KIEV (AFP) - Ukraine's opposition has called another monster rally on Sunday against President Viktor Yanukovych's rejection of a trade deal with the EU as he ponders closer economic ties with Moscow.
Tension mounted in Kiev as authorities planned a rally of their own, bussing in thousands of Yanukovych supporters from the provinces, setting up a camp in a park not far from the opposition and vowing a "non-stop protest".
Ukraine's security services were on high alert, as opposition leaders urged a massive turnout for the rally on Independence Square where the crowd swelled to hundreds of thousands last weekend.
Protesters have been camped out on the square for more than three weeks since Mr Yanukovych failed to sign the EU deal.
The Ukrainian leader is under intense pressure to decide whether to align his nation with the West by signing a deal with the EU, or to join a Moscow-led Customs Union.
He is set to travel to Moscow next week to meet President Vladimir Putin.
The opposition movement adamantly opposes a proposed free trade deal with Russia.
"All Ukrainians must go out to Maidan to voice their aspirations to live in a modern European country," said Vitali Klitschko, a former heavyweight champion and head of the UDAR party, using Independence Square's Ukrainian name.
"We see the attempts to frighten us, but they will fail."
The party of jailed opposition leader Yulia Tymoshenko said on its website that Sunday's rally, which starts at noon local time (6pm Singapore time) would feature "leaders of opposition parties, public figures and foreign guests, particularly American senators."
Outspoken Republican Senator John McCain flew into Kiev on Saturday and held meetings with Mr Klitschko, nationalist leader Oleg Tyagnybok and the head of Tymoshenko's party, Arseniy Yatsenyuk.
Late Saturday he posted a picture on Twitter of tens of thousands packing Independence Square for a performance by one of the country's top bands, Okean Elzy, dedicated to injured protesters.
The senator praised what he called "an incredible show of patriotism."

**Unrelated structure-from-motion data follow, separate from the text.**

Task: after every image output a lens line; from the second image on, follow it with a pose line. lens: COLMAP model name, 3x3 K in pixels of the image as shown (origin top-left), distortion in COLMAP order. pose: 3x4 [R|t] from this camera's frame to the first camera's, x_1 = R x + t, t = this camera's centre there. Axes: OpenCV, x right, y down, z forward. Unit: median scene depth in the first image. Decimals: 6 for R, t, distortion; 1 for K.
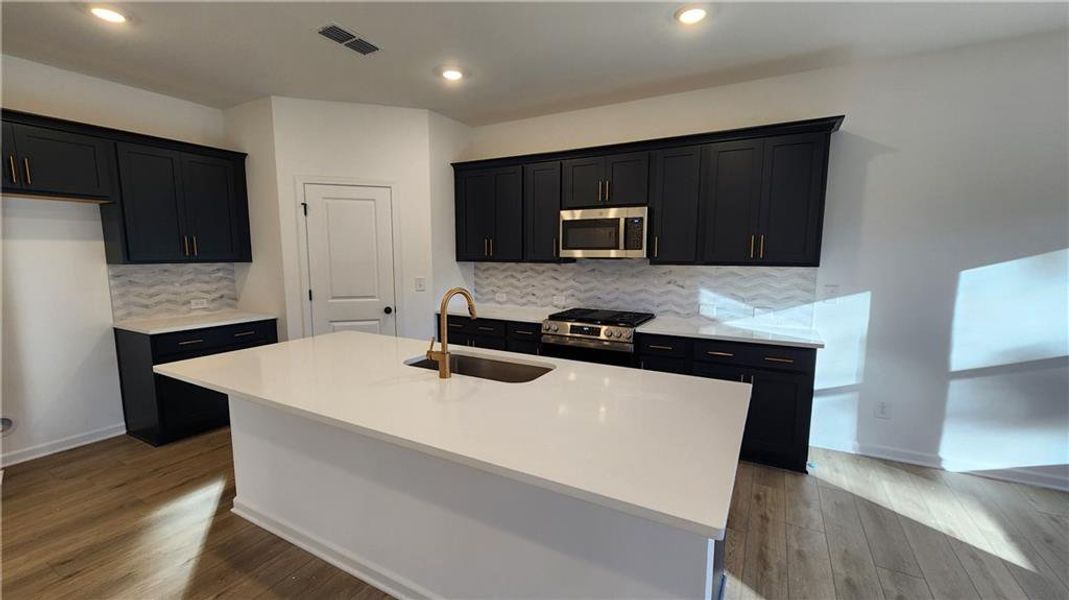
lens RADIAL K [[437.3, 0, 531.5], [0, 437.3, 305.1], [0, 0, 1]] dist [-0.000155, 0.000560]
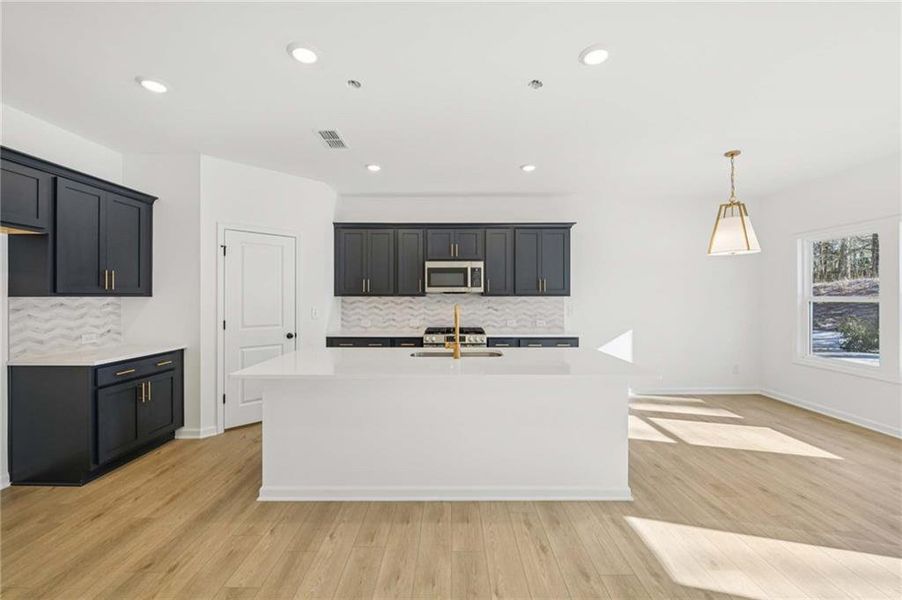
lens RADIAL K [[362.6, 0, 452.7], [0, 362.6, 295.1], [0, 0, 1]] dist [-0.009080, -0.000006]
pose [[0.872631, -0.001149, 0.488378, -0.463485], [0.061129, 0.992390, -0.106889, 0.037711], [-0.484539, 0.123128, 0.866061, -0.110958]]
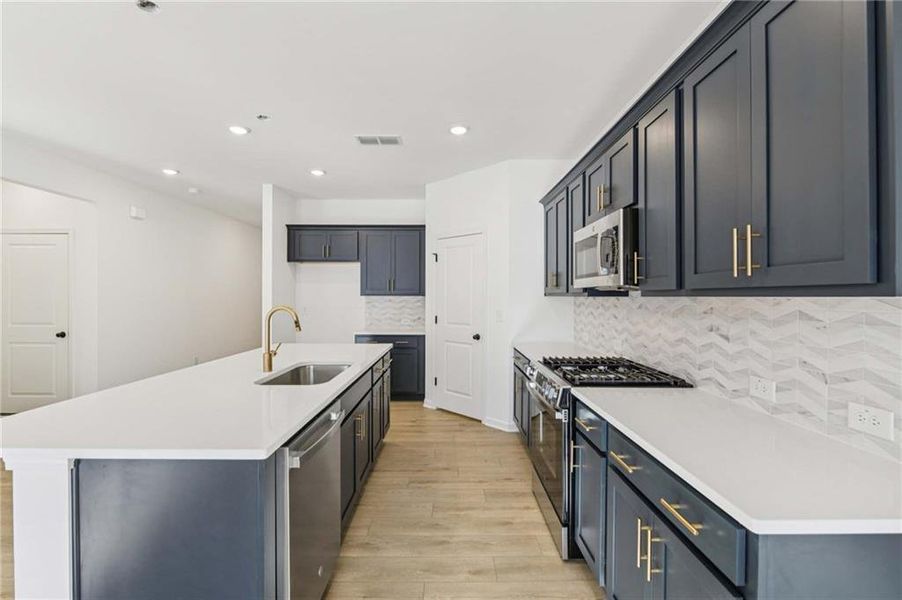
lens RADIAL K [[386.4, 0, 452.0], [0, 386.4, 295.9], [0, 0, 1]] dist [-0.002023, -0.002209]
pose [[0.493714, -0.002226, -0.869621, 0.586653], [-0.105918, 0.992398, -0.062673, -0.027254], [0.863150, 0.123051, 0.489725, 0.460568]]
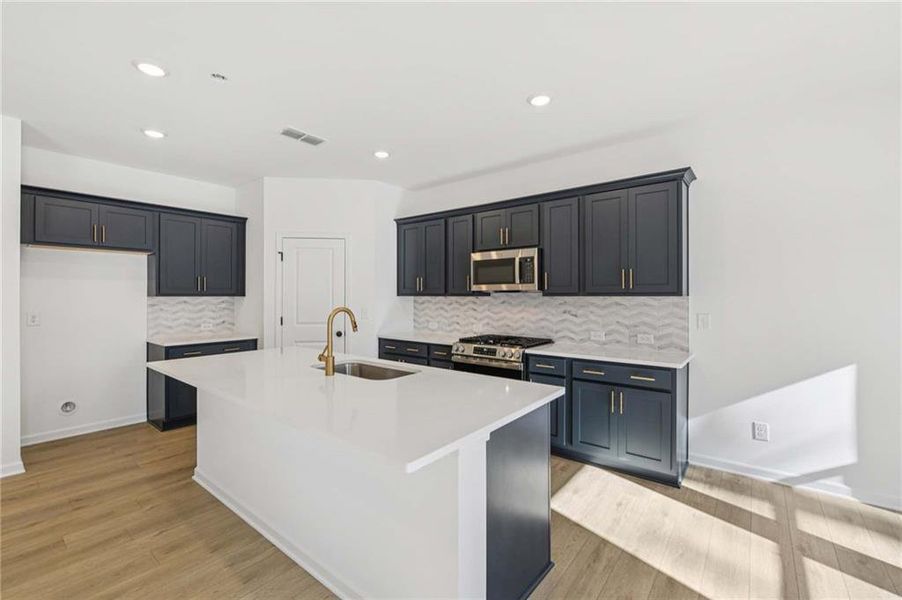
lens RADIAL K [[386.4, 0, 446.2], [0, 386.4, 291.9], [0, 0, 1]] dist [-0.002023, -0.002209]
pose [[0.985358, -0.005296, -0.170418, 0.181236], [-0.016764, 0.991665, -0.127749, 0.031175], [0.169674, 0.128736, 0.977056, -0.056308]]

Mr Yanukovych on Saturday made a move to appease the protest movement by suspending Kiev's mayor and the deputy head of its security council over a brutal crackdown on protesters' opposition camp on November 30.
Opposition leaders praised the decision but said it did not go far enough, calling for the dismissal of the interior minister and Prime Minister Mykola Azarov.
Thousands of Yanukovych supporters arrived on Saturday for a rally on the city's Europe Square and set up a camp in the Mariinsky park with braziers, a field kitchen and dozens of large army tents.
Some participants said they were to sleep in their buses amid freezing temperatures.
A top lawmaker with the ruling Regions Party, Mykhailo Chechetov said Mr Yanukovych's supporters were there to stay.
"Our peaceful rally is non-stop, it will continue until the situation in the country stabilises," Chechetov told the Saturday rally.
Mr Azarov gave a speech at the rally condemning opposition leaders and saying that "their place is at the garbage dump."
Police used buses to block the road and prevent opposition supporters from interrupting the rally which was held close to one of the barricades built by the protesters.